CALCUTTA SEARS the senses. You can almost taste the poverty, the spices in the air, the breathless heat and the swirl of humanity. I once watched bodies being cremated on pyres along the banks of the Hughli River. Then I retired to the Grand Hotel for a splendid lunch. Wondrous, uninviting, unforgettable -- the former capital of British India is all those things.
"There is only one city in India," Rudyard Kipling wrote in 1888 in "City of Dreadful Night." "Bombay is too green, too pretty, and too strugglesome; and Madras died ever so long ago. Let us take off our hats to Calcutta, the many-sided, the smoky, the magnificent, as we drive in over the Hughli Bridge in the dawn of a still February morning."
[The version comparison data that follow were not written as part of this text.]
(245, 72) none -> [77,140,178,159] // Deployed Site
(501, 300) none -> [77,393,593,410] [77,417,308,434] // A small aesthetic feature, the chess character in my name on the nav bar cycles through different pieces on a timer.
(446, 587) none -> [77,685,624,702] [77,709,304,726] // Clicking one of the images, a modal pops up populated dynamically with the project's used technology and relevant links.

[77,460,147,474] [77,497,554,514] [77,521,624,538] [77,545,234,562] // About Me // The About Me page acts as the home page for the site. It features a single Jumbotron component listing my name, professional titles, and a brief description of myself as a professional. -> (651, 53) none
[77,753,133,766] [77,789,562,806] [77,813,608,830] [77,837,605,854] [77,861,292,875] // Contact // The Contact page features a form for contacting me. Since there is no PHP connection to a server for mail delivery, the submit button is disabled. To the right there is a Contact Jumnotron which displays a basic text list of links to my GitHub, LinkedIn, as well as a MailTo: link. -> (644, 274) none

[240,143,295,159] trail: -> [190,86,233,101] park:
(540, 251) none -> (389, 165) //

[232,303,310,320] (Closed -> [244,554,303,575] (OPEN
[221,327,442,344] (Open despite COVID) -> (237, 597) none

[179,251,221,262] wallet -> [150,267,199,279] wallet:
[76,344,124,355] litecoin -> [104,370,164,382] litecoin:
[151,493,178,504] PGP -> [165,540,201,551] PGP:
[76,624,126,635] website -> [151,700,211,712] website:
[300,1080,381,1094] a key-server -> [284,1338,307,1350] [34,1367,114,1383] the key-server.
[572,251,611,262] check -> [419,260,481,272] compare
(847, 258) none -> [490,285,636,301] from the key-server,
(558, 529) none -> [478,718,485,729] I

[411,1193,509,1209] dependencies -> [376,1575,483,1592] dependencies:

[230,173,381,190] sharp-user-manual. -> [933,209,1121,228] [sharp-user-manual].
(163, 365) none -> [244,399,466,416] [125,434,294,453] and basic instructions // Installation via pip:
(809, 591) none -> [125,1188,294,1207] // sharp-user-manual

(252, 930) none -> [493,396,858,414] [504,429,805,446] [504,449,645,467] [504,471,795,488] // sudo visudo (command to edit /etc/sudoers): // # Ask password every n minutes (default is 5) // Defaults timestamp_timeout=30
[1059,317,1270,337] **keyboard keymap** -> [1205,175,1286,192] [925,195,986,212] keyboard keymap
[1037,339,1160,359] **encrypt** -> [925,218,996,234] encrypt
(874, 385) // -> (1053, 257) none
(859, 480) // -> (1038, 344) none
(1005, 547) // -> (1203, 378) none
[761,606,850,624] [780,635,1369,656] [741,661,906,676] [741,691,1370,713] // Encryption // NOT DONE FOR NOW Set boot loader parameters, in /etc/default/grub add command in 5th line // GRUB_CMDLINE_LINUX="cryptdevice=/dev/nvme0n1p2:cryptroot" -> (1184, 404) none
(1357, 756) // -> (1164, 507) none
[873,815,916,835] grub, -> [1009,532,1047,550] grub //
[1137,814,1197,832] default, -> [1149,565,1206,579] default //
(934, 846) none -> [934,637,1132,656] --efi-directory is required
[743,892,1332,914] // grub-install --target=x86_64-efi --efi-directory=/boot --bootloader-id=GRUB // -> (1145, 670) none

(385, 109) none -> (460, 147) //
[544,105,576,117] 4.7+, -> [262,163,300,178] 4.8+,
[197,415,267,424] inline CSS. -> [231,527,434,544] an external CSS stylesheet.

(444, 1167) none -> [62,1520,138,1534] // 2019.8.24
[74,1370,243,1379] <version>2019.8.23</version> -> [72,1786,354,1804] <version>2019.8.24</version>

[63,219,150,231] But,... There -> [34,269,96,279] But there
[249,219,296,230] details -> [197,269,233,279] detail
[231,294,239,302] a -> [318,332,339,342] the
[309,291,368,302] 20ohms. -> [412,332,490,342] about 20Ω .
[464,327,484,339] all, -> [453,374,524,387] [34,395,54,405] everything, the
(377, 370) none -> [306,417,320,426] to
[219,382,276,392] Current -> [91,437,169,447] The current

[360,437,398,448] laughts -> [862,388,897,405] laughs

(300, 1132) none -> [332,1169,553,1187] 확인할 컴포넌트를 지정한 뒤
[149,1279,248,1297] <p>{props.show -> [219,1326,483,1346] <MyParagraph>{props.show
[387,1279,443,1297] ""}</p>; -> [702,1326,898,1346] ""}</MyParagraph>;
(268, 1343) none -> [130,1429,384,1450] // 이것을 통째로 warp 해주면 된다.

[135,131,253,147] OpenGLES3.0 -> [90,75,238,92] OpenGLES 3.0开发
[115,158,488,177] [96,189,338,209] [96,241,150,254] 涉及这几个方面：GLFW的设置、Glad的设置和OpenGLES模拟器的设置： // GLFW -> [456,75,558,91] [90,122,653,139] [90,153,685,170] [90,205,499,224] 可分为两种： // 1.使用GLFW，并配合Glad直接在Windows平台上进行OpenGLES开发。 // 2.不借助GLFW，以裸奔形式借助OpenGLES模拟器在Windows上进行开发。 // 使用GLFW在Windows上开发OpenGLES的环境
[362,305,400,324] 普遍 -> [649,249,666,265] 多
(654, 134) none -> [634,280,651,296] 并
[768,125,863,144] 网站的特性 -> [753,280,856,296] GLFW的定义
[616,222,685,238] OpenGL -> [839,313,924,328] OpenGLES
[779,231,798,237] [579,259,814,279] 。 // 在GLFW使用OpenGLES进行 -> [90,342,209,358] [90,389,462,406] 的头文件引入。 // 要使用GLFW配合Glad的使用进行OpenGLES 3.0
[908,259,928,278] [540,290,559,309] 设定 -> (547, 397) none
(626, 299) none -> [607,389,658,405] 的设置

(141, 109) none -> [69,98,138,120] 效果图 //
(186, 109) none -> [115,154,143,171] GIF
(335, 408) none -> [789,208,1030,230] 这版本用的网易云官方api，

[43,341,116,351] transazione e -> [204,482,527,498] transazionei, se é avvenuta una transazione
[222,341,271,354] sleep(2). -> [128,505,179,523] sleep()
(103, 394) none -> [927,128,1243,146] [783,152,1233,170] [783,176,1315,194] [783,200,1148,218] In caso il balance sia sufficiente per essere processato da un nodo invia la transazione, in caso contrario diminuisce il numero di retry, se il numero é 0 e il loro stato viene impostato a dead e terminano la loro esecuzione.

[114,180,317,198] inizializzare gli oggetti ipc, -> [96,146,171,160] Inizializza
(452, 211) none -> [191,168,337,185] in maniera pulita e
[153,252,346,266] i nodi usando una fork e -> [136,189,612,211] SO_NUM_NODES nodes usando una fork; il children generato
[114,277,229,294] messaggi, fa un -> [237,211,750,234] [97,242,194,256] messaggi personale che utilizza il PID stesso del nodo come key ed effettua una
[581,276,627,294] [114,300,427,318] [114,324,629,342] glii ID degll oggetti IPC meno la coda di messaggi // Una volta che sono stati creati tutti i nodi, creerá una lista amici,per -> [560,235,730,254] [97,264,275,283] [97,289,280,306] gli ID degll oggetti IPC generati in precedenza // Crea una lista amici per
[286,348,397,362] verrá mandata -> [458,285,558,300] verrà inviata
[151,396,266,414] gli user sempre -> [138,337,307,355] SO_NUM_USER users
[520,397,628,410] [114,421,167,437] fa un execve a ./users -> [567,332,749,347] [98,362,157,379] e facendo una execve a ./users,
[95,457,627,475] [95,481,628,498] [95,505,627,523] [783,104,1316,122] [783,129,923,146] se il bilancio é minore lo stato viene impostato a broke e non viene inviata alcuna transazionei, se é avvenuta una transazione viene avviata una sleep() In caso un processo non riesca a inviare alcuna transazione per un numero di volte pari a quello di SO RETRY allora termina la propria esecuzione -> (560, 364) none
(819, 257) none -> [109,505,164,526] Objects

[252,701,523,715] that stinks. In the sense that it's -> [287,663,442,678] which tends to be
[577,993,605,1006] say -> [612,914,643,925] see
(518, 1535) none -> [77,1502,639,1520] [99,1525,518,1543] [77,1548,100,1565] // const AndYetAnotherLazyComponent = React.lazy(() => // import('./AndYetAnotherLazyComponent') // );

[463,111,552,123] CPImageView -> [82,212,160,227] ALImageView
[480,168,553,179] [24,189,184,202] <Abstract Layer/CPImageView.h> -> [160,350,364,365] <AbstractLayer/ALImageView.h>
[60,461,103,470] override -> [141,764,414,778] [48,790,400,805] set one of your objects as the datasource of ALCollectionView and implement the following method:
Kipling no doubt would be saddened to learn that Calcutta no longer exists. Nor does Madras or Bombay. The cities are now named, respectively, Kolkata, Chennai and Mumbai, reflecting India's nationalistic move over the last several years to toss out names bestowed by foreigners in favor of original names that predate colonialism. With Western newspapers now starting to use the official names for datelines, Calcutta, Madras and Bombay are headed, in name at least, for the historical scrap pile. The old names have been banished from The Times effective Monday.
Of course, the souls of the cities haven't changed, only the names. And after all, what's in a name? Actually, everything. A country's or a city's name is part of its people's culture and literature. To change the name is somehow to diminish the past, as though implying, "Forget what was. We are starting fresh." That was Pol Pot's intent in 1975 when he renamed Cambodia as Democratic Kampuchea, using a purer, less Westernized transliteration, and his murderous Khmer Rouge began a four-year reign of terror to wipe out all signs of modernity.
Changing place names has been relatively common in the post-colonial era, particularly in Africa; and, unlike in Cambodia, it has generally occurred without incident. Peking (a name originating with French missionaries 400 years ago, based on an older Mandarin pronunciation) became Beijing (which means "northern capital"). Rhodesia, named for the British imperialist Cecil Rhodes, became Zimbabwe. Dahomey turned into Benin. The Democratic Republic of the Congo became Zaire. Then, in 1997, to purge the legacy of dictactor Mobutu Sese Seko, new dictator Laurent Desire Kabila changed it back to the Democratic Republic of the Congo.